### PROMPT
Across the records that follow, count each line holding "round", and write only the total.

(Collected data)
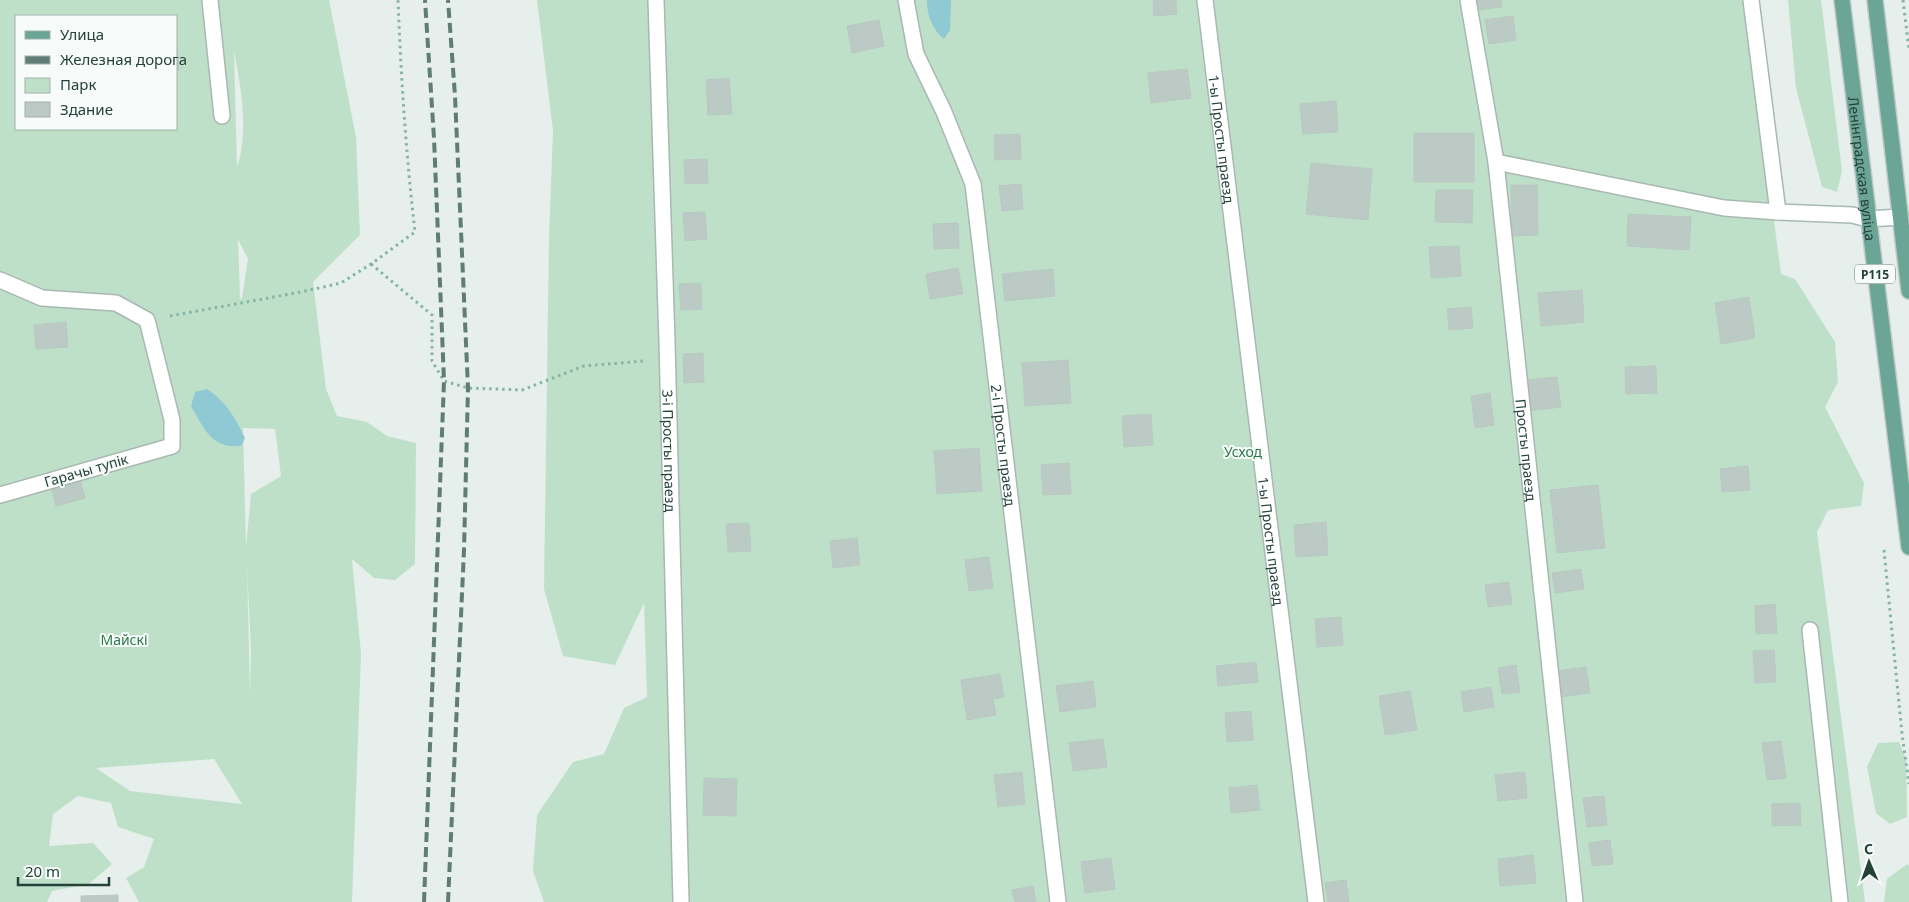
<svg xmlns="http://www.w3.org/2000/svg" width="1909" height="902" viewBox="0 0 1909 902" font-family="'Noto Sans',sans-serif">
	<rect width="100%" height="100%" fill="#e6efeb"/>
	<path fill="#bfe0c8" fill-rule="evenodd" d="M0,0H329L356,137L360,235L313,282L326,389L337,416L367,422L387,436L416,443L415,564L395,580L374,578L352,559L361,654L352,902H139L126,878L144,867L154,839L118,827L111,803L78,796L53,814L49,846L93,843L112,864L89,884L52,891L47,902H0ZM16,16H176V129H16ZM234,51C241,87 249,132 237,167ZM238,239L248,259L242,298L240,299ZM243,428L275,429L281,476L251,494L246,547ZM247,567L251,650L250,694ZM214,759L242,804L130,791L96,768Z
		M537,0H1745L1781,274L1795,279L1835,342L1838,382L1825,407L1864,483L1861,506L1828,510L1817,532L1865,902H544L533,871L537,815L573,762L604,754L624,708L647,697L644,603L615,665L563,656L544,589L549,236L553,131Z
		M1788,0H1821L1842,171L1837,192L1822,187L1796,88Z
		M1899,742L1906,759L1907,817L1890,824L1876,813L1867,767L1878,743Z
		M1907,864L1909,866V902H1884L1887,879Z"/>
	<path fill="#8ec9d4" d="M927,0H951L950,30L944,39C932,29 927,16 927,0Z
		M207,389C225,400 236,419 245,438L241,446C211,449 204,428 191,406L195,392Z"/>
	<path fill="#bbcac4" stroke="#b8c9c2" d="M1153,0H1176L1177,14L1154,16Z
		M1474,0H1501L1502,7L1475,10Z
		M1513,16L1516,40L1489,44L1485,20Z
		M879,20L884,46L852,53L847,26Z
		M176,38L179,70H176Z
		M1187,69L1191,98L1151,103L1148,73Z
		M729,78L732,114L708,115L706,80Z
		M1336,101L1338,132L1303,134L1300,104Z
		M1414,133H1474V182H1414Z
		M1020,134L1021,159L995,160L994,135Z
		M707,159L708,183L685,184L684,160Z
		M1311,163L1372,169L1368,220L1306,214Z
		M1021,184L1023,209L1002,211L999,186Z
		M1511,185H1537L1538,235L1512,236Z
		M1436,190H1473L1472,223L1435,222Z
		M705,212L707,239L685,241L683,213Z
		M1628,214L1691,217L1689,250L1627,246Z
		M958,223L959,248L934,249L933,224Z
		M1459,246L1461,276L1431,278L1429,247Z
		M958,268L963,294L930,299L926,274Z
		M1053,269L1055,296L1005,301L1002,274Z
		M701,283L702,309L681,310L679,284Z
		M1582,290L1584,322L1541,326L1538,293Z
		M1749,297L1755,338L1721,344L1715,303Z
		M1471,307L1473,328L1449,330L1447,309Z
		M66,322L68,347L36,349L34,325Z
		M703,353L704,382L684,383L683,354Z
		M1068,360L1071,403L1025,406L1022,363Z
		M1656,366L1657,393L1626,394L1625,367Z
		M1557,377L1561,407L1529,411L1526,380Z
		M1490,393L1494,425L1475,428L1471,396Z
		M1151,414L1153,445L1124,447L1122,416Z
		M979,448L982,491L937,494L934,451Z
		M1069,463L1071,494L1043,495L1041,465Z
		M1748,466L1750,490L1722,492L1720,469Z
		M80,479L85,498L56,506L51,486Z
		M1598,485L1605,548L1557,553L1550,490Z
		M1326,522L1328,555L1296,557L1294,525Z
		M749,523L751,551L728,552L726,524Z
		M857,538L860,565L833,568L830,541Z
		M989,557L993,588L969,591L965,560Z
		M1581,569L1584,589L1555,593L1552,573Z
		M1509,582L1512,604L1488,607L1485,585Z
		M1775,604L1777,633L1756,634L1755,606Z
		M1341,617L1343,645L1317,647L1315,619Z
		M1774,650L1776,682L1755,683L1753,651Z
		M1256,662L1258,682L1218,686L1216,666Z
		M1516,665L1520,692L1502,694L1498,668Z
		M1586,667L1590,693L1561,697L1557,671Z
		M1000,674L1004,697L993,699L996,715L967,720L961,680Z
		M1093,681L1096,707L1060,712L1056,686Z
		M1491,687L1494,707L1464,712L1461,692Z
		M1410,691L1417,730L1385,735L1379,696Z
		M1251,711L1253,740L1227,742L1225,713Z
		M1103,739L1107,767L1073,771L1069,743Z
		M1781,741L1786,778L1767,780L1762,743Z
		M1022,772L1025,804L998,807L994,775Z
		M1525,772L1527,798L1498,801L1495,775Z
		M704,778L737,779L736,816L703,815Z
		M1257,785L1260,810L1231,813L1229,788Z
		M1604,796L1607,825L1587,827L1583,798Z
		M1800,803L1801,825L1772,826V804Z
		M1610,840L1613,864L1592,866L1589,843Z
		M1533,855L1536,883L1500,886L1498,859Z
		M1111,858L1115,889L1085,893L1081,862Z
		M1346,880L1349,902H1328L1325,883Z
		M1033,886L1036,902H1015L1012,890Z
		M118,895V902H81V896Z"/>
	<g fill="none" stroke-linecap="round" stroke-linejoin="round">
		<defs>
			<g id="lane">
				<path d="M210,0L222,116"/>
				<path id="s1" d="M656,0L667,342L681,902"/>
				<path id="s2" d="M906,0L916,54L944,112L973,184L1058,902"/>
				<path id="s3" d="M1205,0L1316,902"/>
				<path id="s4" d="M1468,0L1496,162L1575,902"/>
				<path d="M1751,0L1778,212"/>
				<path d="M1496,162L1724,208L1778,212L1852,215L1868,219"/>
				<path d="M0,280L42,298L116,303L147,320L172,420V446L0,495"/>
				<path d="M1810,630L1840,902"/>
			</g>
			<path id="street" d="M1868,219L1900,217"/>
			<g id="primary">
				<path id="s5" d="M1842,0L1909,547"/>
				<path d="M1875,0L1909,291"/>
			</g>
		</defs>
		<use href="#lane" stroke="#a8b8b2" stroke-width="18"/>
		<use href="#street" stroke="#a8b8b2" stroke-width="18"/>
		<use href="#primary" stroke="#c2cac8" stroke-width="18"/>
		<path stroke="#86b3a5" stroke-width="3" stroke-dasharray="2.5 4" stroke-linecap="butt" d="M1903,0L1909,50
			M371,264L432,315V361L444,381L468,388L522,390L584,366L644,361
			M170,316L301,292L341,283L371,264L415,232C406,155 401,77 398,0
			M1884,550L1902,734L1909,784"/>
		<use href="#lane" stroke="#fff" stroke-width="15"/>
		<use href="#street" stroke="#fff" stroke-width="15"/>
		<use href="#primary" stroke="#6aa596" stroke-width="15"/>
		<path stroke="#5f7d75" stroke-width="4" stroke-dasharray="10 5" stroke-linecap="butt" d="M424,902L444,381L434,138L425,0
			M448,902L464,550L468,388L455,96L448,0"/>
	</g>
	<g text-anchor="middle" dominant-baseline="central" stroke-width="4" stroke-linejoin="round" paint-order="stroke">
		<rect fill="#f7fbf9" stroke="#637a73" stroke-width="1" x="1855" y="264.5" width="40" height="19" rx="4"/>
		<g font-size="12" font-weight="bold" fill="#24423a">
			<text x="1875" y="274">Р115</text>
		</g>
		<g font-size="14" fill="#24423a" stroke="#f7fbf9">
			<text stroke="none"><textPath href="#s3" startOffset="140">1-ы Просты праезд</textPath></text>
			<text stroke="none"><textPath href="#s5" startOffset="170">Ленінградская вуліца</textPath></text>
			<text stroke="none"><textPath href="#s2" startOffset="460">2-і Просты праезд</textPath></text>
			<text stroke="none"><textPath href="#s4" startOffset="454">Просты праезд</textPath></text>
			<text stroke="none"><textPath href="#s1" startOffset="451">3-і Просты праезд</textPath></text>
			<text transform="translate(86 470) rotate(-16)">Гарачы тупік</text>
			<text stroke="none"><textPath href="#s3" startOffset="545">1-ы Просты праезд</textPath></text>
		</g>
		<g font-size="14" fill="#2d7a4b" stroke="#f7fbf9">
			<text x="1243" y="451">Усход</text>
			<text x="124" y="639">Майскі</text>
		</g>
	</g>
	<rect x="15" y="15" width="162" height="115" fill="#f7fbf9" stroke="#a3b1ad"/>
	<rect x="25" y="31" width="25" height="8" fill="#6aa596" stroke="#a3b1ad"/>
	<text x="60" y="40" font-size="15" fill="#24423a">Улица</text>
	<rect x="25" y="56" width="25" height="8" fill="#5f7d75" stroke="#a3b1ad"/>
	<text x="60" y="65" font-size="15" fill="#24423a">Железная дорога</text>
	<rect x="25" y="78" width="25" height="15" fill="#bfe0c8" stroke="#a3b1ad"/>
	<text x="60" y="90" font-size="15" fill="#24423a">Парк</text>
	<rect x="25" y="102" width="25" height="15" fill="#bbcac4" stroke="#a3b1ad"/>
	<text x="60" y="115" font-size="15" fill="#24423a">Здание</text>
	<g transform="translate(1869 862) rotate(358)" stroke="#f7fbf9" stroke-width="4" paint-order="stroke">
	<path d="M0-4L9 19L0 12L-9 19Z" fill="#24423a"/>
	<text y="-8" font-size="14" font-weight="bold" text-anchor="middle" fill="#24423a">С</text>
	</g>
	<path d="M18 877v8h91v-8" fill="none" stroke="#24423a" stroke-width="2.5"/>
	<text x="25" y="877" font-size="15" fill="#24423a" stroke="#f7fbf9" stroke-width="4" paint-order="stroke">20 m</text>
</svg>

### RESULT BELOW
2